Pharmalive even offers some cool pics like this one of the effect of an uncontrolled outbreak:



At the moment, AFAIK, the real story is that the simulation ain't too applicable to Taiwan because the data are about another kind of country and another kind of economy.

UPDATE: Mike Davis' terrifying commentary at MOJO on avian flu should not be missed.

"People just don't get it," Dr. Michael Osterholm, the outspoken director of the Center for Infectious Disease Research and Policy at the University of Minnesota recently complained. "If we were to begin a Manhattan Project-type response tonight to expand vaccine and drug production, we wouldn't have a measurable impact on the availability of these critical products to sufficiently address a worldwide pandemic for at least several years."

"Several years" is a luxury that Washington has already squandered. The best guess, as the geese head west and south, is that we have almost run out of time.
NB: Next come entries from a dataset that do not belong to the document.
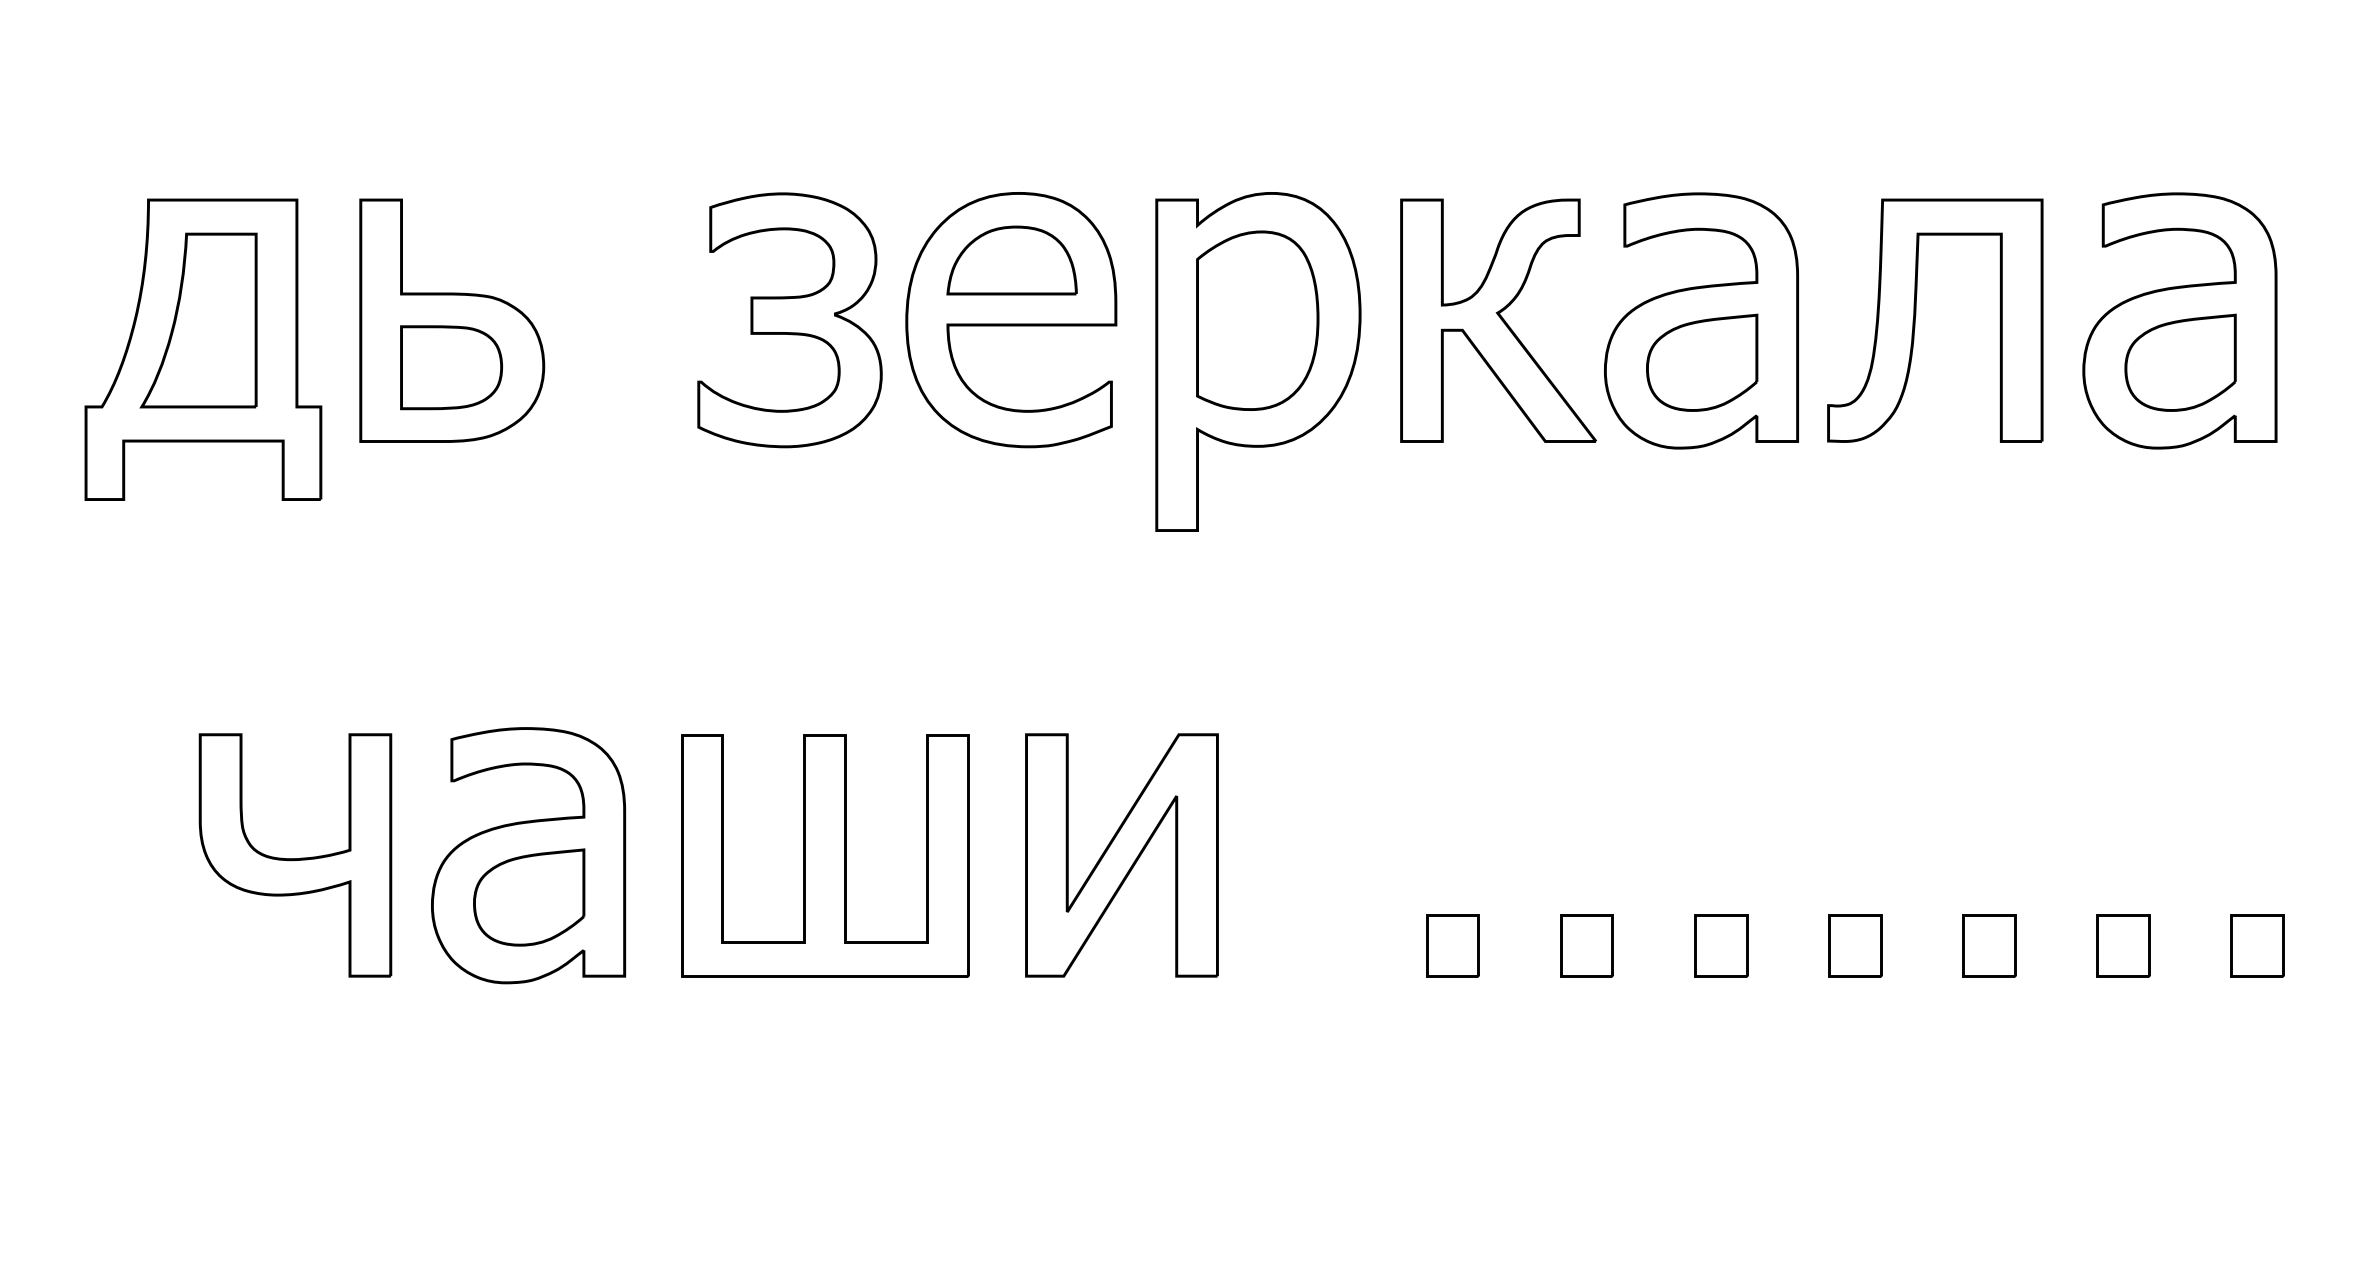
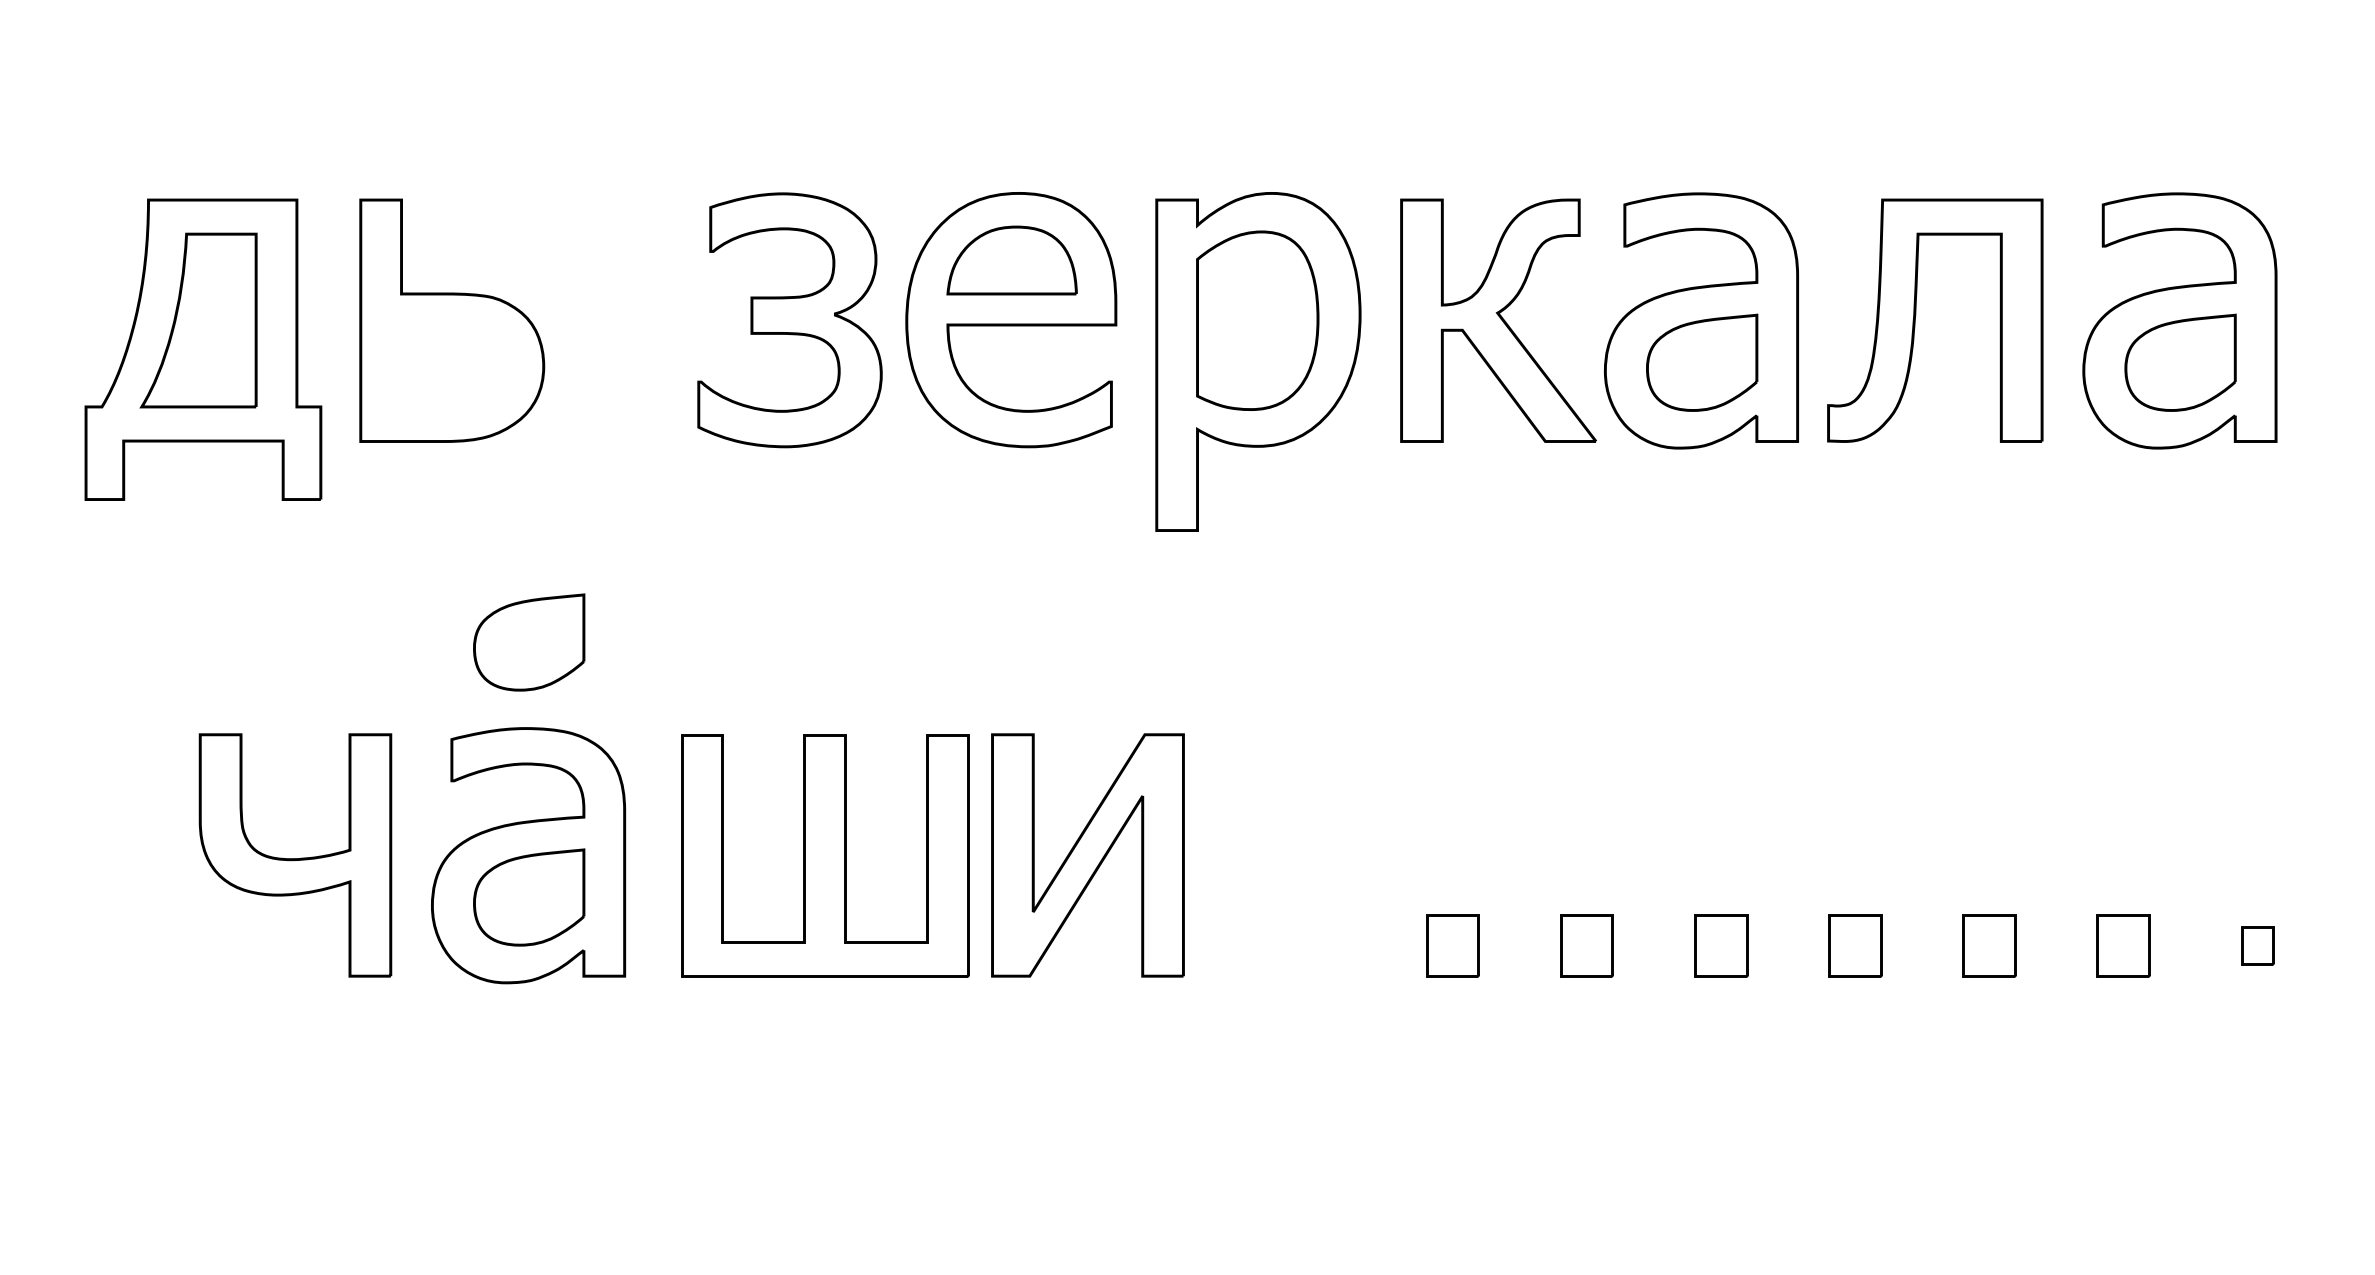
part at (451, 367): present -> none
part at (529, 642): none -> present
part at (1121, 855) position: (1121, 855) -> (1087, 855)
part at (2257, 945) size: 55x64 px -> 34x40 px
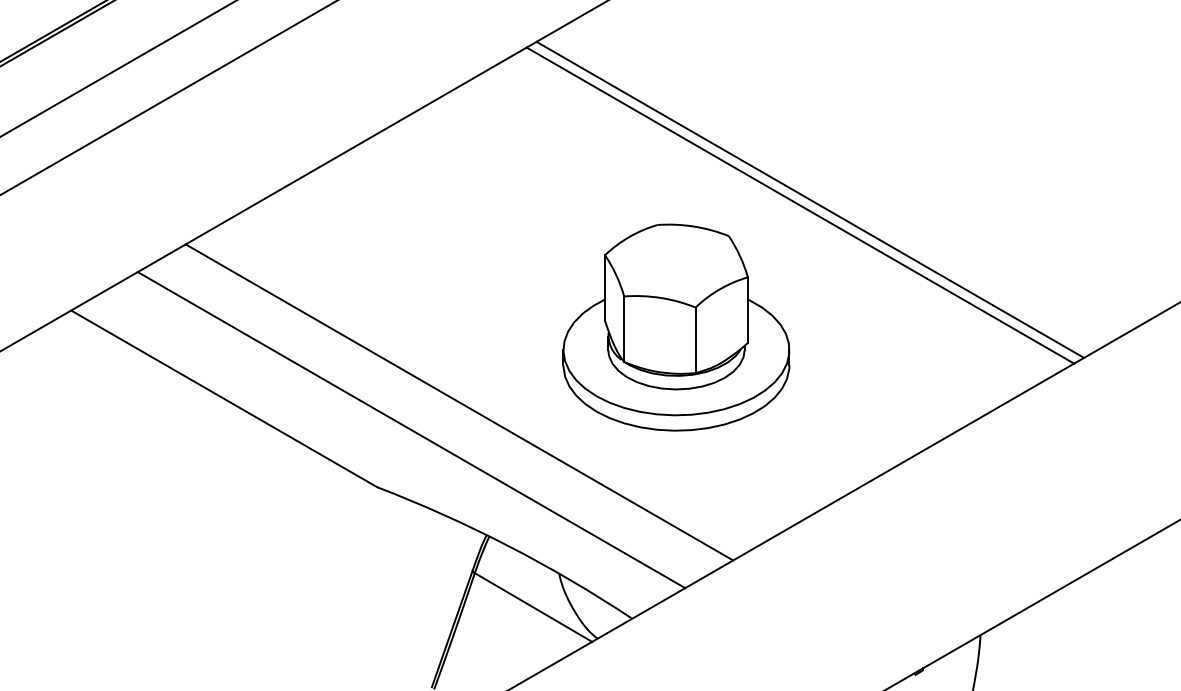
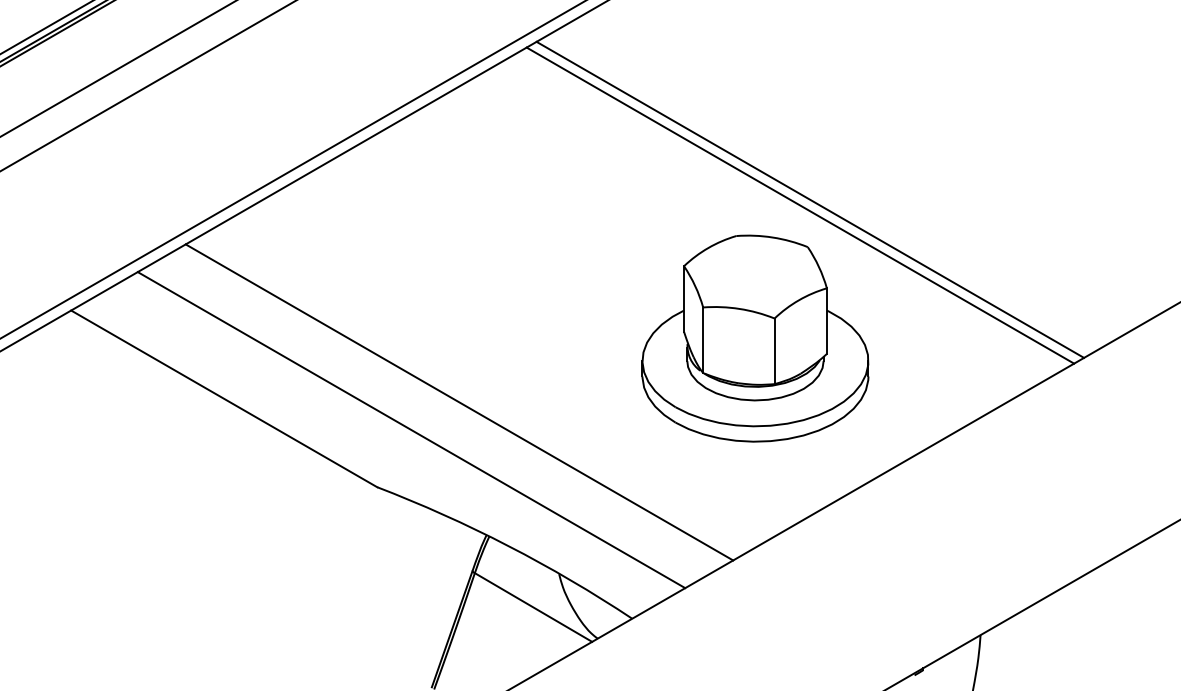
line at (46, 27): none -> present
line at (168, 97) position: (168, 97) -> (147, 85)
line at (292, 169): none -> present
part at (676, 327) position: (676, 327) -> (755, 338)
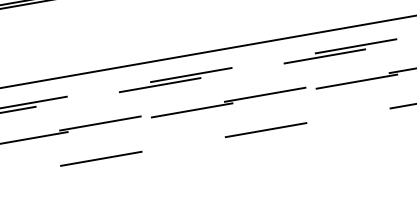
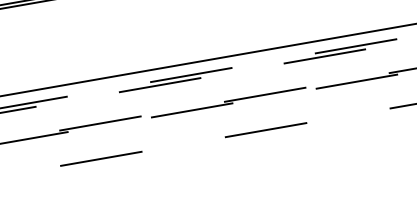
line at (207, 51) position: (207, 51) -> (207, 59)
As Shigeru Omi, the Western Pacific director of WHO, told a UN meeting in Kuala Lumpur in early July: "We're at the tipping point."


...yet another problem that could have been helped by the $300 billion wasted in Iraq.


3 comments:

Naruwan said...

Bird flu is especially scary when you consider that the bird flu of 1918 only killed a small percentage of those infected. The emerging strain may not be so merciful.

The UK gov't is working on the assumption that there will be a pandemic sooner or later. It all depends on the scale. The virus could mutate to a fairly harmless form, or it might go completely the other way.

Taiwan has been making plans but quietly. An emergency physician at a large hospital in Taichung told me that the gov't has been buying up anti-virals for some time now but wants to keep it low key to avoid mass panic.

Interesting you mentiuon Kalmykia - I first heard about Kalmykia through chess because the president of the world chess federation is also the president of Kalmykia. He is the sole reason that the chess world is so messed up right now. He ain't so hot when it comes to running his country either. Many Kalmyks live in extreme poverty while he spends millions on his chess obsession.

rmdazwdv said...

"During the Second World War, Stalin, suspicious of their loyalty because of their dissatisfaction with economic conditions, deported the whole Kalmyk nation without notice to Siberia in cattle trucks in midwinter. Half of their number perished during the journey and in the following years of exile, an ethnic cleansing unknown to the outside world to this day."

wayne said...

Of course you don't see an objective account in the pan-green Taipei Times about how an avian flu epeidemic would affect Taiwan. The TSU is trying to use the possibility of an avian flu epidemic to put the kibbosh on (of all things) the three small links. Of course, if another epidemic from China hits Taiwan, odds are much more likely that it'd be transmitted by some Taishang hopping back and forth from his factory and second wife in Zhejiang to his luxury pad in Taibei rather than some Fujianese fisherman giving to some Jinmen fisherman who in turn spreads to Taiwan.

http://www.libertytimes.com.tw/2005/new/aug/21/today-p8.htm

(They only briefly mention in this article, but I swear I saw some TSU nut going on more about preventing avian flu through stopping the three small links in another article.)